Avoiding User Over-representation
It's common for highly active users to have an outsized effect in recommendations. One solution is to generate the same number of training examples per user. For example, if User A has rated 1,000 items and user B has rated 10 items, only select 10 items per user when training. This helps the opinion of few but active users swaying all recommendations too much.
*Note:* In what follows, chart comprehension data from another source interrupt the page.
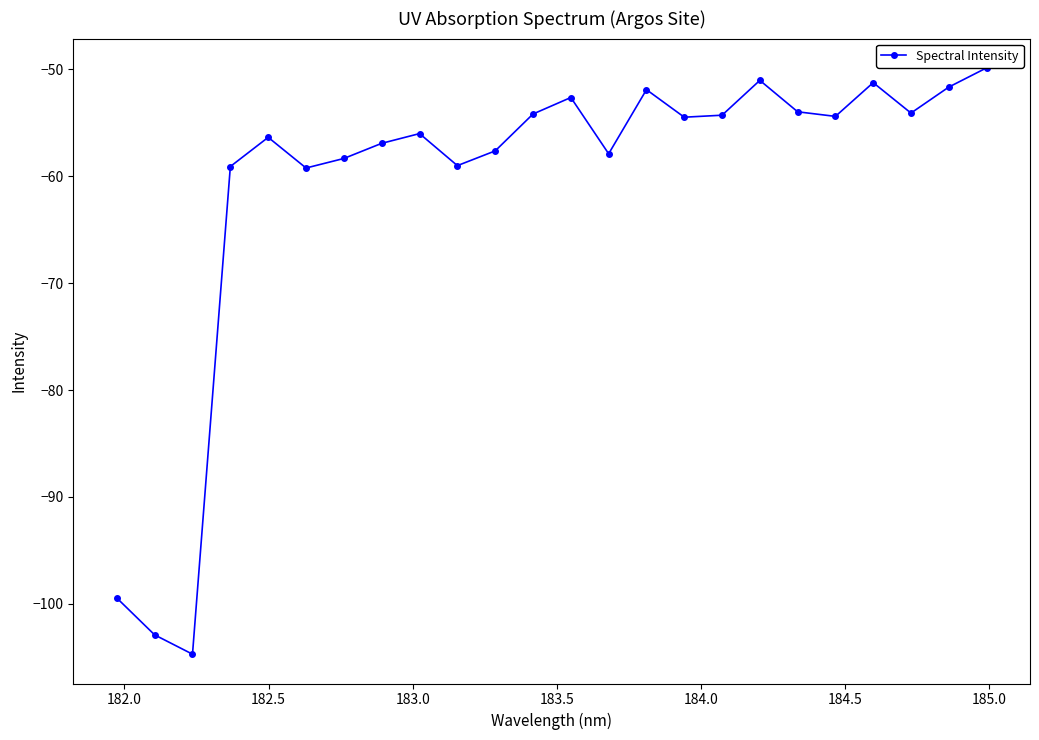

What is the difference between the maximum and second lowest values?

53.0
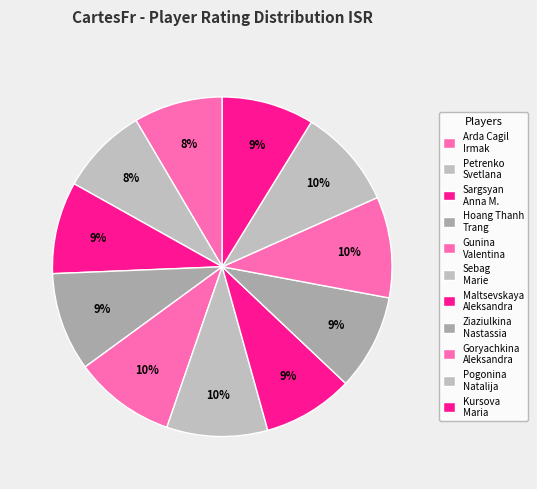

How many segments does this pie chart have?

11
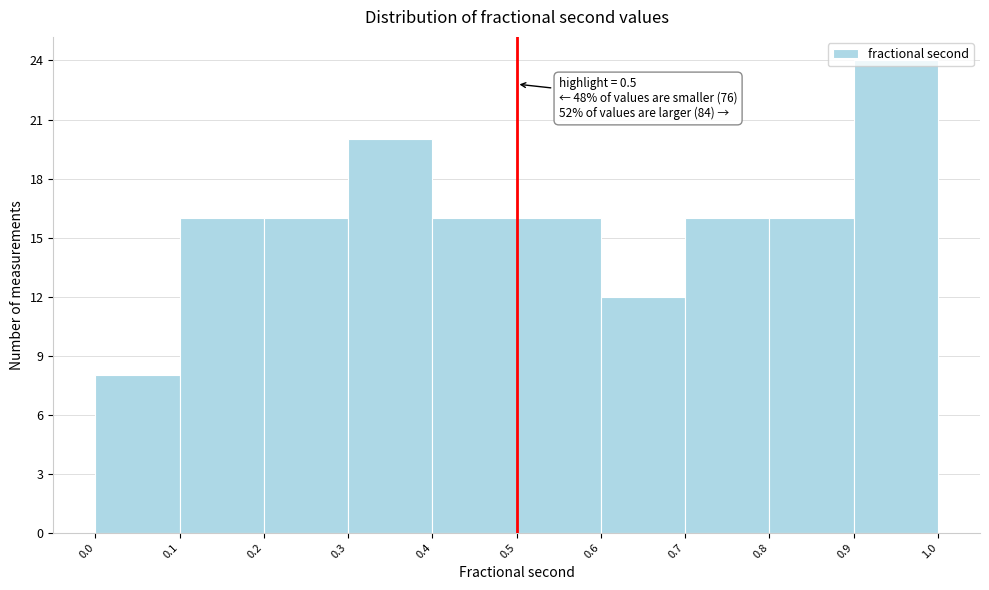

Over which range of the x-axis is the bar tallest?

0.9 to 1.0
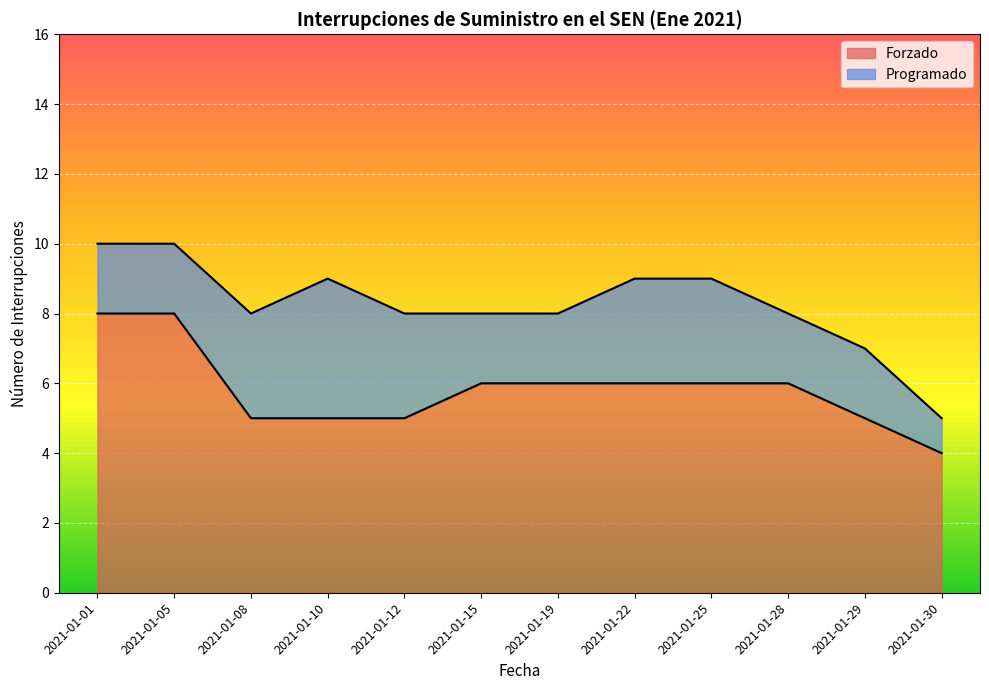

True or false: the data shows 3 at 2021-01-05.

False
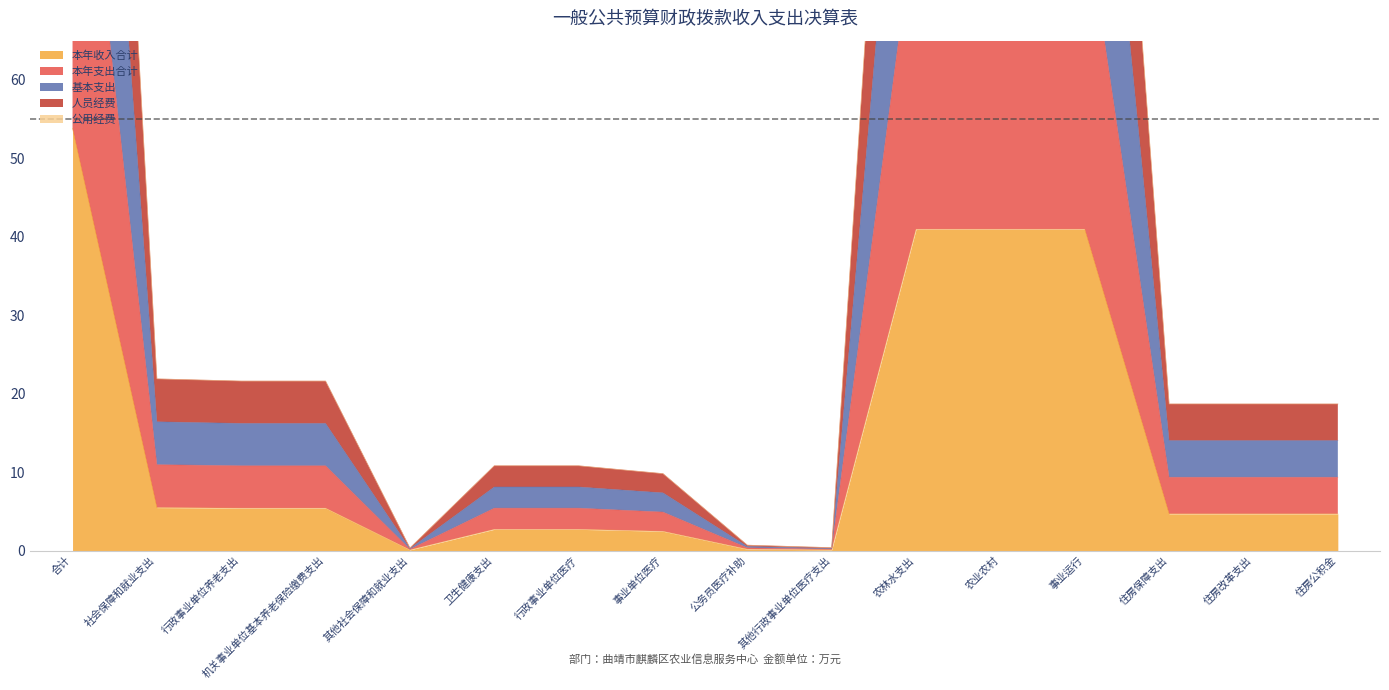

Which category has the highest value in the 基本支出 series?

合计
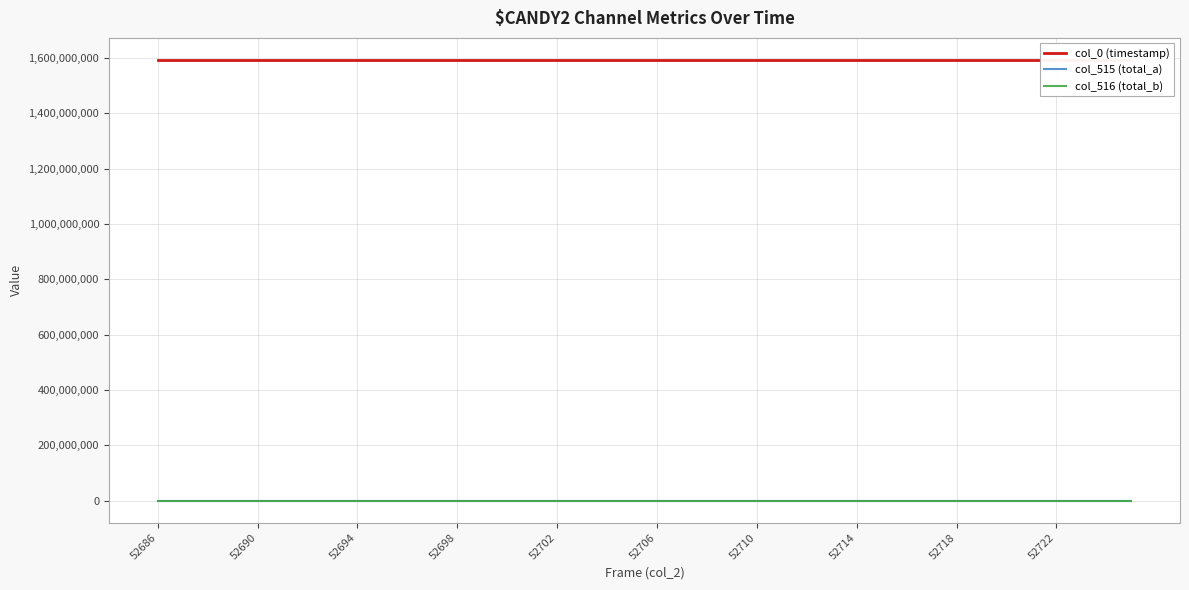

Between 16 and 21, which series saw the biggest shift?

col_516 (total_b)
Churn (Sequential Requests)
When dealing with multiple iterations of recommendations, previous recommendations should be considered. For example, if the previous batch of items sent as recommendations were not interacted with, those items should be down-weighted when determined the next batch of items to be recommended. Clearly we don't want to keep sending items the user is not interested in.
Common Architectures
In the beginning of this post we discussed the Two Tower architecture, where each tower learns user and item embeddings respectively. Different problems require different architectures, and even the same problem may benefit from an architecture other than the Two Tower. In this section a variety of other architectures will be briefly discussed.
Deep Candidate Generation
The following architecture is from a YouTube recommendation engine:
It uses an embedding, similar to continuous bag of words, to combine various length features into single vector embeddings. Video embeddings in a playlist are added together two get one embedding. The same is done with search queries from search history.
These embeddings, along with other features such as geographic location, user age, etc. are all concatenated to create the input feature. This feature is then propagated through the network to get class probabilities over the items. Sampled softmax is used with cross-entropy loss for training. During recommendation serving the user vector is compared to item vectors using approximate nearest neighbor search (e.g. Faiss).